Having got the ball rolling, Allgood was charged, along with Hunt, with evaluating the hospital and community-based projects. The two epidemiologists assemble mammogram results, pathology reports, and clinicians’ suggested treatments, and they combine them with data collected in the community. They then go to work analyzing it.
Last year, the project’s hospital-based workers saw more than 3000 patients and assisted them on 12,000 occasions in 50 distinct, documented ways. Over 3 years, the community-based health care workers responded to 5000 requests for help.
It is too early to report whether the project is reducing mortality rates, Allgood says. Their analysis shows, however, that their programs are radically improving some interim metrics.

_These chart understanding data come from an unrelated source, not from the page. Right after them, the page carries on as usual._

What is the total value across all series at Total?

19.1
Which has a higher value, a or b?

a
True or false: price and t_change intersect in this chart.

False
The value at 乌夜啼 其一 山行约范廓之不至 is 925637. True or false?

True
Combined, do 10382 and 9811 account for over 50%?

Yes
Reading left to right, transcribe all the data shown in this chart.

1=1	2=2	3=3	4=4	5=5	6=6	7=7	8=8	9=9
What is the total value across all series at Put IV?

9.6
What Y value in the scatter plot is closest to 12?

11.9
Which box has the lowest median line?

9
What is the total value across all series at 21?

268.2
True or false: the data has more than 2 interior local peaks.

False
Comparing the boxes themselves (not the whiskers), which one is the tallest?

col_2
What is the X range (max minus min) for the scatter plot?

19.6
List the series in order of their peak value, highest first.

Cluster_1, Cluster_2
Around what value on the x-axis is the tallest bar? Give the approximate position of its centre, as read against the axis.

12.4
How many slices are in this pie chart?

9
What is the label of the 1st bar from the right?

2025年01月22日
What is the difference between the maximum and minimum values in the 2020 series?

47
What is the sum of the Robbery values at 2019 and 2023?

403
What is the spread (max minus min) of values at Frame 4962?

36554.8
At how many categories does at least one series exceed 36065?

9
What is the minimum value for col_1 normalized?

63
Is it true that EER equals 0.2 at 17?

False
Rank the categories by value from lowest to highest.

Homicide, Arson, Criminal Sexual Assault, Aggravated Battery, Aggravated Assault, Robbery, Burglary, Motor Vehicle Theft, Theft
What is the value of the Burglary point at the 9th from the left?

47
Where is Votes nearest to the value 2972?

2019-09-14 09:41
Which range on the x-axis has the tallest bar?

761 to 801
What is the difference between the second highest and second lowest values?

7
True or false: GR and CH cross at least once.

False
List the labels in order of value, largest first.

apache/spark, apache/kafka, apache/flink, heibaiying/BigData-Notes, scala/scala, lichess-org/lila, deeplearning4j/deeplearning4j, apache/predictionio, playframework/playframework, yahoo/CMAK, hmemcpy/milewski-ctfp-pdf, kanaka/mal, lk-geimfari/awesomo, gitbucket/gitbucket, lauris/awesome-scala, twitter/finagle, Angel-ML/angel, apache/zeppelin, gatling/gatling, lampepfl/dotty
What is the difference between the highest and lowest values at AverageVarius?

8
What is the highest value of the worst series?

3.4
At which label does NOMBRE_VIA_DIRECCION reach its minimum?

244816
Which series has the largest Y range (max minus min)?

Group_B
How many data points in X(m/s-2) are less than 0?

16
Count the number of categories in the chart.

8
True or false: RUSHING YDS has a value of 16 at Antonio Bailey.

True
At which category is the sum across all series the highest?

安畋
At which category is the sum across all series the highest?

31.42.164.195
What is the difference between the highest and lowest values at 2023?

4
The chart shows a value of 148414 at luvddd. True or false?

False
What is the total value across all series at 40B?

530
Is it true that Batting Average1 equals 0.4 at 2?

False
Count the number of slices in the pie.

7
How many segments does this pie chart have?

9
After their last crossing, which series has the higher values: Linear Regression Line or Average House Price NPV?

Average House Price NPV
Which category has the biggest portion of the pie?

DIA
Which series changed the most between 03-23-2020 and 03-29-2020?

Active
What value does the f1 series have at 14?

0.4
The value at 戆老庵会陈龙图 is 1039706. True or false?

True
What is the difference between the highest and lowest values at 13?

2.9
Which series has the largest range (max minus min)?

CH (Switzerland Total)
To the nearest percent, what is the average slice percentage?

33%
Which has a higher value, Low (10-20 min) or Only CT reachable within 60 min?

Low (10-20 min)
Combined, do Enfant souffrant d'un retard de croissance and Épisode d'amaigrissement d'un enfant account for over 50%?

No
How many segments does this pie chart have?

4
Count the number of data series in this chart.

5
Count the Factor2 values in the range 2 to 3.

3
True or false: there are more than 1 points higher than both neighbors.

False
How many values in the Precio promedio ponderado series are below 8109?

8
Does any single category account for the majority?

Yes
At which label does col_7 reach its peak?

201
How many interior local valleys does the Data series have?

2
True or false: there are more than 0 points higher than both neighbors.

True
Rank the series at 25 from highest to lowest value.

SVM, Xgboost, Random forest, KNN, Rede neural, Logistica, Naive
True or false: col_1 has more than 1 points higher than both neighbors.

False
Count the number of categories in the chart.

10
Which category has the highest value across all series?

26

Today, 95% of African-American women in the project’s target communities return for a checkup after a suspicious mammogram, up from 66% before the project began.
Wanted: teamwork, statistics, and a passion for social justice
Cancer geneticist Rick Kittles, whose work at UIC identifies genetic and environmental factors that lead to cancer health disparities, says that statistical savvy is important in the work that Allgood is doing—but that social savvy is important, too. Whitman echoes that sentiment: “Too many young people coming into the field of epidemiology … do not know enough about the world and how it works,” he says. The work is highly interdisciplinary and depends on effective communication among scientists, staff, doctors, and patients—as well as with funders and policymakers.
Fundraising, in fact, is one of the job’s biggest challenges. “We work tirelessly to either keep the funding or find new avenues to fund [our] programs,” Allgood says. Allgood, Hunt, and the other epidemiologists write reports for and make presentations to stakeholders who can influence the health policies adopted by the city government.
To get involved in health disparities work, one must, of course, have the basic credential: at least a master’s degree in public health, Whitman says. One needs hands-on experience in gathering, curating, and analysing data; statistics is becoming ever more important as the field becomes more data-driven.
Alongside such training, those pursuing this career should have a passion for social justice and be ready to think critically about how society-level decisions impact individual health, says Jennifer Orsi, a data analyst at Walgreens in Deerfield, Illinois, who previously worked as an epidemiologist at SUHI. An affinity for teamwork is also essential.
The SUHI team is growing. Right now, SUHI is recruiting a community health educator. Since Allgood joined SUHI, the number of epidemiologists has doubled. Each is waging war against a different disease: asthma, diabetes, and HIV, along with more complex conditions such as chronic obstructive pulmonary disease and obesity. Many approaches are shared among projects. “We all work together to help each other,” Allgood says. “It is really nice to have that backup.”